We’re right in the midst of the COVID-19 pandemic at the moment so I am working from home after just moving into a new house. There’s random boxes aplenty in my new study, which I can’t help but rifle through whilst I take mini-breaks from work. I just came across a postcard sent to me by a friend in 2002 when I was living and studying in the US, which I thought was pretty damn cool! At the office, it’s probably my dragon tail plant, which is doing really well
What is your guilty pleasure?
Watching terrible reality TV … it is horrific and awful and low-brow but I just love it! And Neighbours, the cult Australian TV show! I’m very Gen-X … I just love TV.
Career advice – what’s your top tip?
Be open, flexible, and adaptable. Sometimes a job might look perfect and amazing on paper but the reality of it is a living nightmare. If a work situation is probably not going to improve because of the personalities or the structures involved, regroup, look around, and see what else is out there! Talk to your trusted colleagues and friends to see if there might be other roles on the horizon that might be interesting and go for it! Be prepared to adapt yourself to roles that you didn’t think would suit you – you might surprise yourself. Get used to managing up with tact and diplomacy where possible. At the same time, try not to burn any bridges with former bosses or colleagues. The GLAM industry is a small one, especially in Australia.
What useless skill(s) do you possess?
I’m quite good at guessing the time without looking at a clock which, in an age of smartphones, smartwatches, and actual watches, doesn’t come in too handy!
Proudest moment in your professional life?
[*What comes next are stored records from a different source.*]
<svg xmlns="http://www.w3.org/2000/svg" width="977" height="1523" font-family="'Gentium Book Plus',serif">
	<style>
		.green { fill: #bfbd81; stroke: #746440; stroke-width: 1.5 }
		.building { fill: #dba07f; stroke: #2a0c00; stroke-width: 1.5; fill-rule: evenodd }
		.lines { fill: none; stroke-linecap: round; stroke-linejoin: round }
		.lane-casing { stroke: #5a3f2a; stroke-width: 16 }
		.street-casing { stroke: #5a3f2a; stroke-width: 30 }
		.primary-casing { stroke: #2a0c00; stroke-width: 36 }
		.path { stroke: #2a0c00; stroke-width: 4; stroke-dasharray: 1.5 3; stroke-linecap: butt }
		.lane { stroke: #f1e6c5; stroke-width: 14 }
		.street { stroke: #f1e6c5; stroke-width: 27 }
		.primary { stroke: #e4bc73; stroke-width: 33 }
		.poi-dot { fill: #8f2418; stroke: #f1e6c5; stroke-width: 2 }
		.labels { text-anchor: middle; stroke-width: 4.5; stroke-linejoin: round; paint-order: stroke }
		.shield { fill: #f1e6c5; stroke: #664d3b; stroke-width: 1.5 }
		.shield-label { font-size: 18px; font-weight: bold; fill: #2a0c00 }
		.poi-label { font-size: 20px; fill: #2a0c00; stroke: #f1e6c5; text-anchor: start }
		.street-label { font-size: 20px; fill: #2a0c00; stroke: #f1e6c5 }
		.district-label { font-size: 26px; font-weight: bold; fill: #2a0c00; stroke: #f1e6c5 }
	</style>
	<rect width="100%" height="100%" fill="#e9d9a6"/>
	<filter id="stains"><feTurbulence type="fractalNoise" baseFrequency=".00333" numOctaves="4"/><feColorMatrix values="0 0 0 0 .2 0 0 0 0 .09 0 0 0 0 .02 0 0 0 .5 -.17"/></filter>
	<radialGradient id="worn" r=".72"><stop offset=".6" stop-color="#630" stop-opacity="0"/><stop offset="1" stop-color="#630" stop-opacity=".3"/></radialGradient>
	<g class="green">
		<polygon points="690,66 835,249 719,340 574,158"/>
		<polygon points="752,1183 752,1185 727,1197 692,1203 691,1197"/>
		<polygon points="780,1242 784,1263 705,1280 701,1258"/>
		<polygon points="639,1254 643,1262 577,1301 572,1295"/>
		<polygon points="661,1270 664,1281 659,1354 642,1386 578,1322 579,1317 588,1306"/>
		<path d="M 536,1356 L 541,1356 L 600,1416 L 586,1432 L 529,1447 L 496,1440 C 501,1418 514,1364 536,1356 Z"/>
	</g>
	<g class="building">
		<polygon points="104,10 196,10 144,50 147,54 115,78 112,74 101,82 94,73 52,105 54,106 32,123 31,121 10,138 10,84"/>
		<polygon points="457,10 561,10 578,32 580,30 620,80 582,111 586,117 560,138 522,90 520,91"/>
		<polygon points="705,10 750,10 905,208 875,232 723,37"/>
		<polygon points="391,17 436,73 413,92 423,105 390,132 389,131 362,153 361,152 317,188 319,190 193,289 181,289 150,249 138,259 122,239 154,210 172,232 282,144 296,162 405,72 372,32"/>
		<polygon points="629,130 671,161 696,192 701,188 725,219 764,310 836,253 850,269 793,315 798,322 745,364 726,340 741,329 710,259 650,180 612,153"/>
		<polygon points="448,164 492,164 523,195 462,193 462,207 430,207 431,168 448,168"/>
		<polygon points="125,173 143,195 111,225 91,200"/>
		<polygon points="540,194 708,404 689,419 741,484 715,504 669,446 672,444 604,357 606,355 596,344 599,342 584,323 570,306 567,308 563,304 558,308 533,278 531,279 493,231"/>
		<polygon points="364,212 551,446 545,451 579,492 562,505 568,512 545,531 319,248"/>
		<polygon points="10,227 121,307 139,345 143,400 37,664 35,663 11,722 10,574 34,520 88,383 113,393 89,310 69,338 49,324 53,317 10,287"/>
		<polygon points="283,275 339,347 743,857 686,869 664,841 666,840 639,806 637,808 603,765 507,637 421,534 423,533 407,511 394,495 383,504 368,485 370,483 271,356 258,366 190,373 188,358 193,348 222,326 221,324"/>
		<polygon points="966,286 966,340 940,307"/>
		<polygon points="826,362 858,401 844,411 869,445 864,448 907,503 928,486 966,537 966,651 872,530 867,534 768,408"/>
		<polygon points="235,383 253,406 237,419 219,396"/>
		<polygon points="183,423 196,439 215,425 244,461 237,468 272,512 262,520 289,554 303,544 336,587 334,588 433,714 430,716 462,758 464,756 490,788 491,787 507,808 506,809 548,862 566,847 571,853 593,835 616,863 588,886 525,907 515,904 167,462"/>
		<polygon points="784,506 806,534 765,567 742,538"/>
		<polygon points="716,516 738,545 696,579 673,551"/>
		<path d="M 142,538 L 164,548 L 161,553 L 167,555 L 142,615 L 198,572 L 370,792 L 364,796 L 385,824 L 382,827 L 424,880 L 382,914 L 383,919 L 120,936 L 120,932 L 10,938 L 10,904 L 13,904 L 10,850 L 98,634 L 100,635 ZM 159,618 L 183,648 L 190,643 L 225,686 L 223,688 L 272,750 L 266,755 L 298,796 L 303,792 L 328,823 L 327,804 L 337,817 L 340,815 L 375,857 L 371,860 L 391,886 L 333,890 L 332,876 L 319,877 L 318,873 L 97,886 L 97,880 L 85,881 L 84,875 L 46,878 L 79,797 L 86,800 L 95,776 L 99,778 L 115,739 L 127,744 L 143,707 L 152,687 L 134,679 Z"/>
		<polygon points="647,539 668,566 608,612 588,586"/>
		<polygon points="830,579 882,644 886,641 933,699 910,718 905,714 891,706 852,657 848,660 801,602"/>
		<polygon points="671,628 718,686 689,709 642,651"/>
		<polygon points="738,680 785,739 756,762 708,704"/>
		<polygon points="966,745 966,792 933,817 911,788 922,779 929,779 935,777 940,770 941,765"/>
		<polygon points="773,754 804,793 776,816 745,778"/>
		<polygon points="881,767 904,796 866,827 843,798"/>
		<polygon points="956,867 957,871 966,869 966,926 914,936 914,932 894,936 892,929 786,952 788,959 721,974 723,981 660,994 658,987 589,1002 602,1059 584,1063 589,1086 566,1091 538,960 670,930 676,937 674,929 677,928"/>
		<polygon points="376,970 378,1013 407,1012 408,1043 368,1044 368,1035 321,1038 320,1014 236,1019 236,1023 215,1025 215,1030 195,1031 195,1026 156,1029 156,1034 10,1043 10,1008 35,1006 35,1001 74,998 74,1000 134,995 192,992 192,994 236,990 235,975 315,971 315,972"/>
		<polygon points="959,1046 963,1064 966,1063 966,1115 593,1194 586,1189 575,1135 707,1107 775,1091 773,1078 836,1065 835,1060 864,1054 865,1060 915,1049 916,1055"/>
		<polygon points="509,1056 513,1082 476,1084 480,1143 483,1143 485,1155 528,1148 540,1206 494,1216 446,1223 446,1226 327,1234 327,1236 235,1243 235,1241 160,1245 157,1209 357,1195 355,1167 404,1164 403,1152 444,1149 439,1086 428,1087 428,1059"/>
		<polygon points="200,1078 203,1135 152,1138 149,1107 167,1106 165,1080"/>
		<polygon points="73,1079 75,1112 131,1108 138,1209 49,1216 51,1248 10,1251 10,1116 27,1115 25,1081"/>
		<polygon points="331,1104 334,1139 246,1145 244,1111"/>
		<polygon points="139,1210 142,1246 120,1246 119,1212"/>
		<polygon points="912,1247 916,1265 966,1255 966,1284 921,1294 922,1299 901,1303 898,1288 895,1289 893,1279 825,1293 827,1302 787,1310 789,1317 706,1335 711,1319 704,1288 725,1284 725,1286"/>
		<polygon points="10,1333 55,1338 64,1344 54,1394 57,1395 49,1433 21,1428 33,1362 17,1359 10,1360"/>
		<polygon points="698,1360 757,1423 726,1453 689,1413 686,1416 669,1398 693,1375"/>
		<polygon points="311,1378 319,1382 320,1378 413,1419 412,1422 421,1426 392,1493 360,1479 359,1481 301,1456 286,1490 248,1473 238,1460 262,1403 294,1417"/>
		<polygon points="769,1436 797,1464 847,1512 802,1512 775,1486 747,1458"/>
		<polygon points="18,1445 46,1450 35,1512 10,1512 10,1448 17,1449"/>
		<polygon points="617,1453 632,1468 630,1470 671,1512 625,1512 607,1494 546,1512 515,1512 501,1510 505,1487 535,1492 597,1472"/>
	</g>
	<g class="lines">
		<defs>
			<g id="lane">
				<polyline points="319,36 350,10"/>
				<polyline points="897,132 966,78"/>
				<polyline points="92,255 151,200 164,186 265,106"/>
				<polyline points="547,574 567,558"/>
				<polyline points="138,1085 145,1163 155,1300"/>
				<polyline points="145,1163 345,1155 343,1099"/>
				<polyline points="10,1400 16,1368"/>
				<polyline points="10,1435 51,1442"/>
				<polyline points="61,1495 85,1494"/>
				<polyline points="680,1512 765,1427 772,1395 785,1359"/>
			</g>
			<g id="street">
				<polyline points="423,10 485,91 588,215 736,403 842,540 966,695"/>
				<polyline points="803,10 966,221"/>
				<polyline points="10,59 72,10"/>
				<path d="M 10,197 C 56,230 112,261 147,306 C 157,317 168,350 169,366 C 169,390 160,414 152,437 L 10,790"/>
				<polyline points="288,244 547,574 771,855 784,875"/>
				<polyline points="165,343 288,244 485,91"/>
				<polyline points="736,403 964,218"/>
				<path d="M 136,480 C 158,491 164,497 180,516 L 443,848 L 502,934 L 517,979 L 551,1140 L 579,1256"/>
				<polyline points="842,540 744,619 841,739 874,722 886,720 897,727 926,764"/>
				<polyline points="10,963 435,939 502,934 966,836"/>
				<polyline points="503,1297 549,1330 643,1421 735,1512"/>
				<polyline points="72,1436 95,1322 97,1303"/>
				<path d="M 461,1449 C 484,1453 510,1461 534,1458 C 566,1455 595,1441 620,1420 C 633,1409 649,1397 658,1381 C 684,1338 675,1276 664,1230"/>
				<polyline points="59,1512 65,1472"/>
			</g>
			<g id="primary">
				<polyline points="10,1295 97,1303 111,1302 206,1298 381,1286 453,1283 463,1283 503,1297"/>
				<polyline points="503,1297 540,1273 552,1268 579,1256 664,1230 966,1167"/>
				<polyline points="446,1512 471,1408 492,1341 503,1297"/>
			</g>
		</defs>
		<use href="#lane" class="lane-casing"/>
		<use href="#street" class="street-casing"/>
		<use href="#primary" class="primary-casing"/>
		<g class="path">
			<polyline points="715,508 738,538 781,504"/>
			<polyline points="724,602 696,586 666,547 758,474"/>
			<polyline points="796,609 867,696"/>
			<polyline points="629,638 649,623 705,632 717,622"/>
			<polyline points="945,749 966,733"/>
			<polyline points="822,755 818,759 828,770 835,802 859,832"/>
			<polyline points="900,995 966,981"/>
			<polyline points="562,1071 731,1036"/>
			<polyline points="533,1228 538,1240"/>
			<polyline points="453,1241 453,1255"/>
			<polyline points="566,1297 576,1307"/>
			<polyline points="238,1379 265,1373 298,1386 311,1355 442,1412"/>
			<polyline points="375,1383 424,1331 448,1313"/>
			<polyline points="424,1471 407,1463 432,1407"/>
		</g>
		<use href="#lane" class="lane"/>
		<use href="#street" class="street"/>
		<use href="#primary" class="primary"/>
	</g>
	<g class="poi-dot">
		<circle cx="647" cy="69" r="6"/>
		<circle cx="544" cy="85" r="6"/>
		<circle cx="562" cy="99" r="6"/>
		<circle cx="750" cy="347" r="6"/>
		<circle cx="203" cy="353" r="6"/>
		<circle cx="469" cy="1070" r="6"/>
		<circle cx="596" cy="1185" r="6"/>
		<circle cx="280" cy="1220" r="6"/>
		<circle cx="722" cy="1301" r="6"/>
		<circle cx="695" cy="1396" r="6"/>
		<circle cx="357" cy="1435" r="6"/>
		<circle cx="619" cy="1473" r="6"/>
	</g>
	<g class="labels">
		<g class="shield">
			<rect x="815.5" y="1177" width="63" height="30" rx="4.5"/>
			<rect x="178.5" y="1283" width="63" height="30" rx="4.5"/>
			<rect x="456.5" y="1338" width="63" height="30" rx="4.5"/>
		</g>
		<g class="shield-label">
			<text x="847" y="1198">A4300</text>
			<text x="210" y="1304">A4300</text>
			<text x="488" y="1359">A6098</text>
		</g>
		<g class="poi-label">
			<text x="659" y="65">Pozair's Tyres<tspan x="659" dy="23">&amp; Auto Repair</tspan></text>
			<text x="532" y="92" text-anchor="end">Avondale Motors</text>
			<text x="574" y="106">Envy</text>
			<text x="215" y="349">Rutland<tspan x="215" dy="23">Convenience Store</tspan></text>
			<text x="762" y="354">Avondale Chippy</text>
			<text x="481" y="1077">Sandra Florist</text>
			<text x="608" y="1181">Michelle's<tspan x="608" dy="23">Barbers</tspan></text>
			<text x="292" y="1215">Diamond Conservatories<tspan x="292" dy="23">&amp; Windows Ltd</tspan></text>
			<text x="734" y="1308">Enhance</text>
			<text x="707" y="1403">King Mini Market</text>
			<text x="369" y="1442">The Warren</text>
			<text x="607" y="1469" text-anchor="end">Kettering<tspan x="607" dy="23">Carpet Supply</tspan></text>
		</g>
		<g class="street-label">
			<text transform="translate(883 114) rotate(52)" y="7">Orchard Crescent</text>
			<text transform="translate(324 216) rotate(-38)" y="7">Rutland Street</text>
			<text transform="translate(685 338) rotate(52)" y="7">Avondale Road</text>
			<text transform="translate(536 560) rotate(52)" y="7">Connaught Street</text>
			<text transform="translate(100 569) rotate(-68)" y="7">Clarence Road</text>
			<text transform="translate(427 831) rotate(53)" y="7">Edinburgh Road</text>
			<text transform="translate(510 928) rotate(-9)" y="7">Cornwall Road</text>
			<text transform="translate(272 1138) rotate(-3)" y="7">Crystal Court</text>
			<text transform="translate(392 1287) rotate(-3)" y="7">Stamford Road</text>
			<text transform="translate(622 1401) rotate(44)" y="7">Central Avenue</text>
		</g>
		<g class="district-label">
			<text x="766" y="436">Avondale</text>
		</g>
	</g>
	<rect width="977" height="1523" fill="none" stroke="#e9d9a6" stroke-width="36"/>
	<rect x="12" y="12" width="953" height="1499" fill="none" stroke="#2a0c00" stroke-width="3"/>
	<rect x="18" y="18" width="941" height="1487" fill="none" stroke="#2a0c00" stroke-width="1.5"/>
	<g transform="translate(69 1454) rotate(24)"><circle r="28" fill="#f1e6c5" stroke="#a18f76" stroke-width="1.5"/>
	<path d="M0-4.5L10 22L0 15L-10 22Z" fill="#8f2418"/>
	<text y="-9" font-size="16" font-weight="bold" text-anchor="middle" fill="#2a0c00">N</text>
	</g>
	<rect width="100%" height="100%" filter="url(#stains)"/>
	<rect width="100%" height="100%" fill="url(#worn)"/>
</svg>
I really love when I have been able to help someone and feel like I’ve made a difference. Watching a student gain confidence in their own research skills or convincing a researcher of the benefits of publishing open access is a great feeling and makes me feel proud of my small contribution.
If you had 24 hours all to yourself, how would you best like to spend it
I’d love to lay on the beach under a shade-cloth with a good book, listening to the ocean and sipping a pina colada! Afterwards, I’d go out for chilled-out drinks and dinner at a good restaurant overlooking the water and watch the sunset with some friends.
If you didn’t work in the information industry, what would you be doing?
The plan was a career in academia, teaching political and moral philosophy at a small liberal arts college somewhere in North America. Even though that didn’t happen, I love that I am still part of the higher education research community. Dream job in the future? Running a doggy daycare centre somewhere on the coast.
Finish this sentence: “In high school, I would have been voted the person most likely to … “
When I asked one of my old high school friends this question, she replied with, “finish the assigned readings first” so I guess that fits!
How do you stay current in your field?
I keep in touch with friends and colleagues in the GLAM industry and try to attend any conferences or networking events I can. However, since funding for this isn’t always possible, I have joined groups like New Cardigan and ALIA New Graduates to try and keep my finger on the pulse. I use social media to follow discussions and articles about higher education and the GLAM sector and try to read blogs like The Feral Librarian and Musings about Librarianship. Free webinars are also great!
What would you like your headstone to read?
I quite like the idea of a Spike Milligan-esque, “I told you I was sick” headstone. To be honest though, I’ve always wanted to be buried at sea, à la Prospero in The Tempest, or in some kind of Bios Urn-type thing which will turn me into a tree after I die, so there’s probably no headstone for me.